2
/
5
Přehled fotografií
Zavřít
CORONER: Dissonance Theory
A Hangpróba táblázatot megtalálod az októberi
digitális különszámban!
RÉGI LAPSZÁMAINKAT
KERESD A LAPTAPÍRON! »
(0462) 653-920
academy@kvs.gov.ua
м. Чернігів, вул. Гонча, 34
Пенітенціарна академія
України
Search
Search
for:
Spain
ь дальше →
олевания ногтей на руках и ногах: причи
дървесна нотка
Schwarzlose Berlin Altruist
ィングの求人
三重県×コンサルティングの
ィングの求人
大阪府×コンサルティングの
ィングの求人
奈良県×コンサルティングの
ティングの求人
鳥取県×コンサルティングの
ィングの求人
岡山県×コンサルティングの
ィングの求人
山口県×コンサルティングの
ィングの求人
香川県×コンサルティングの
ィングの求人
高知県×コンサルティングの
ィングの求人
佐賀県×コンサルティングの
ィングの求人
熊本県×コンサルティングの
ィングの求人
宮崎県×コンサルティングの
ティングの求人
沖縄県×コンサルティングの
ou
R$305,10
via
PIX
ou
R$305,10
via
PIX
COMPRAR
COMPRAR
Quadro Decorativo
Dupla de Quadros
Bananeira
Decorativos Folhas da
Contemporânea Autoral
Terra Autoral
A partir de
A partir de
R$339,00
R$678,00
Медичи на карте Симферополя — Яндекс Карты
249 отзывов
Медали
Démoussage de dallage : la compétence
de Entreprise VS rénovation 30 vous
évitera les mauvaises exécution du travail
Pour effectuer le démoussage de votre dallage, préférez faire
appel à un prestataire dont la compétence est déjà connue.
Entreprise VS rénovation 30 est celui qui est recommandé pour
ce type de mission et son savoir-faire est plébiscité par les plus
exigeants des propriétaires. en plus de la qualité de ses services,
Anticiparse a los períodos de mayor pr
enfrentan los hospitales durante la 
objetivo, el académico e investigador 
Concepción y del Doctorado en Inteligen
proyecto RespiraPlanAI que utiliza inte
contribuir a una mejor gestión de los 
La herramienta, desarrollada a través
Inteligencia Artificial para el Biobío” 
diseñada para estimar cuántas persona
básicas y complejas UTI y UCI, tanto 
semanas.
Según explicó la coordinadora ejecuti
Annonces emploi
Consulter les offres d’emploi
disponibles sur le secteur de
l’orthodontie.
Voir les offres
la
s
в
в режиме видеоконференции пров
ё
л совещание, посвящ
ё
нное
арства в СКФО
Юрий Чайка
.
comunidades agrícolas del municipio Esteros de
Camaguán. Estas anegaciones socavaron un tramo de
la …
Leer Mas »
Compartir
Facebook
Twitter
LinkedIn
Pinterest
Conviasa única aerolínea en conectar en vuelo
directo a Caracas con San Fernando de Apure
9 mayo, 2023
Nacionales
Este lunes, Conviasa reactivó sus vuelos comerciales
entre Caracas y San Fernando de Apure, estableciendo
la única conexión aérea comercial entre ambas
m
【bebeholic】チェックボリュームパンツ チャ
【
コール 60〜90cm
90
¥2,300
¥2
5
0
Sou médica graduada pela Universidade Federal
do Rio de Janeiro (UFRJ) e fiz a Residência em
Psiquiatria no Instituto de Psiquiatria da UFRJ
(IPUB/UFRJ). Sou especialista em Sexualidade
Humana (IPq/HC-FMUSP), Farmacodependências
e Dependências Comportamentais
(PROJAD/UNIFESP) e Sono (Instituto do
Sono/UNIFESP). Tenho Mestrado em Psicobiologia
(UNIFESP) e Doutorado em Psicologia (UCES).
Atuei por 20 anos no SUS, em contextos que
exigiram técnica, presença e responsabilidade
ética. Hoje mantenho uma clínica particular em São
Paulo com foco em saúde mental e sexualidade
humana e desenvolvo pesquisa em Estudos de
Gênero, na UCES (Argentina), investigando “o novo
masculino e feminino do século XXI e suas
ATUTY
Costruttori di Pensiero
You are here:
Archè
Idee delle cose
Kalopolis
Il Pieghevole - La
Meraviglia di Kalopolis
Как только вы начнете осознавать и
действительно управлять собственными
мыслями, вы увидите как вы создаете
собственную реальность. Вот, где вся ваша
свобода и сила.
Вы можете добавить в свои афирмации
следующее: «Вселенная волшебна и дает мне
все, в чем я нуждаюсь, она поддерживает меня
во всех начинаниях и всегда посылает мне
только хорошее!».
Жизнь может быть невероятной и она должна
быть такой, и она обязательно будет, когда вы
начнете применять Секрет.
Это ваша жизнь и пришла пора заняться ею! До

Requirement
Write out the text of every record above, line for line, with nothing changed.

Finished task
2
/
5
Přehled fotografií
Zavřít
CORONER: Dissonance Theory
A Hangpróba táblázatot megtalálod az októberi
digitális különszámban!
RÉGI LAPSZÁMAINKAT
KERESD A LAPTAPÍRON! »
(0462) 653-920
academy@kvs.gov.ua
м. Чернігів, вул. Гонча, 34
Пенітенціарна академія
України
Search
Search
for:
Spain
ь дальше →
олевания ногтей на руках и ногах: причи
дървесна нотка
Schwarzlose Berlin Altruist
ィングの求人
三重県×コンサルティングの
ィングの求人
大阪府×コンサルティングの
ィングの求人
奈良県×コンサルティングの
ティングの求人
鳥取県×コンサルティングの
ィングの求人
岡山県×コンサルティングの
ィングの求人
山口県×コンサルティングの
ィングの求人
香川県×コンサルティングの
ィングの求人
高知県×コンサルティングの
ィングの求人
佐賀県×コンサルティングの
ィングの求人
熊本県×コンサルティングの
ィングの求人
宮崎県×コンサルティングの
ティングの求人
沖縄県×コンサルティングの
ou
R$305,10
via
PIX
ou
R$305,10
via
PIX
COMPRAR
COMPRAR
Quadro Decorativo
Dupla de Quadros
Bananeira
Decorativos Folhas da
Contemporânea Autoral
Terra Autoral
A partir de
A partir de
R$339,00
R$678,00
Медичи на карте Симферополя — Яндекс Карты
249 отзывов
Медали
Démoussage de dallage : la compétence
de Entreprise VS rénovation 30 vous
évitera les mauvaises exécution du travail
Pour effectuer le démoussage de votre dallage, préférez faire
appel à un prestataire dont la compétence est déjà connue.
Entreprise VS rénovation 30 est celui qui est recommandé pour
ce type de mission et son savoir-faire est plébiscité par les plus
exigeants des propriétaires. en plus de la qualité de ses services,
Anticiparse a los períodos de mayor pr
enfrentan los hospitales durante la 
objetivo, el académico e investigador 
Concepción y del Doctorado en Inteligen
proyecto RespiraPlanAI que utiliza inte
contribuir a una mejor gestión de los 
La herramienta, desarrollada a través
Inteligencia Artificial para el Biobío” 
diseñada para estimar cuántas persona
básicas y complejas UTI y UCI, tanto 
semanas.
Según explicó la coordinadora ejecuti
Annonces emploi
Consulter les offres d’emploi
disponibles sur le secteur de
l’orthodontie.
Voir les offres
la
s
в
в режиме видеоконференции пров
ё
л совещание, посвящ
ё
нное
арства в СКФО
Юрий Чайка
.
comunidades agrícolas del municipio Esteros de
Camaguán. Estas anegaciones socavaron un tramo de
la …
Leer Mas »
Compartir
Facebook
Twitter
LinkedIn
Pinterest
Conviasa única aerolínea en conectar en vuelo
directo a Caracas con San Fernando de Apure
9 mayo, 2023
Nacionales
Este lunes, Conviasa reactivó sus vuelos comerciales
entre Caracas y San Fernando de Apure, estableciendo
la única conexión aérea comercial entre ambas
m
【bebeholic】チェックボリュームパンツ チャ
【
コール 60〜90cm
90
¥2,300
¥2
5
0
Sou médica graduada pela Universidade Federal
do Rio de Janeiro (UFRJ) e fiz a Residência em
Psiquiatria no Instituto de Psiquiatria da UFRJ
(IPUB/UFRJ). Sou especialista em Sexualidade
Humana (IPq/HC-FMUSP), Farmacodependências
e Dependências Comportamentais
(PROJAD/UNIFESP) e Sono (Instituto do
Sono/UNIFESP). Tenho Mestrado em Psicobiologia
(UNIFESP) e Doutorado em Psicologia (UCES).
Atuei por 20 anos no SUS, em contextos que
exigiram técnica, presença e responsabilidade
ética. Hoje mantenho uma clínica particular em São
Paulo com foco em saúde mental e sexualidade
humana e desenvolvo pesquisa em Estudos de
Gênero, na UCES (Argentina), investigando “o novo
masculino e feminino do século XXI e suas
ATUTY
Costruttori di Pensiero
You are here:
Archè
Idee delle cose
Kalopolis
Il Pieghevole - La
Meraviglia di Kalopolis
Как только вы начнете осознавать и
действительно управлять собственными
мыслями, вы увидите как вы создаете
собственную реальность. Вот, где вся ваша
свобода и сила.
Вы можете добавить в свои афирмации
следующее: «Вселенная волшебна и дает мне
все, в чем я нуждаюсь, она поддерживает меня
во всех начинаниях и всегда посылает мне
только хорошее!».
Жизнь может быть невероятной и она должна
быть такой, и она обязательно будет, когда вы
начнете применять Секрет.
Это ваша жизнь и пришла пора заняться ею! До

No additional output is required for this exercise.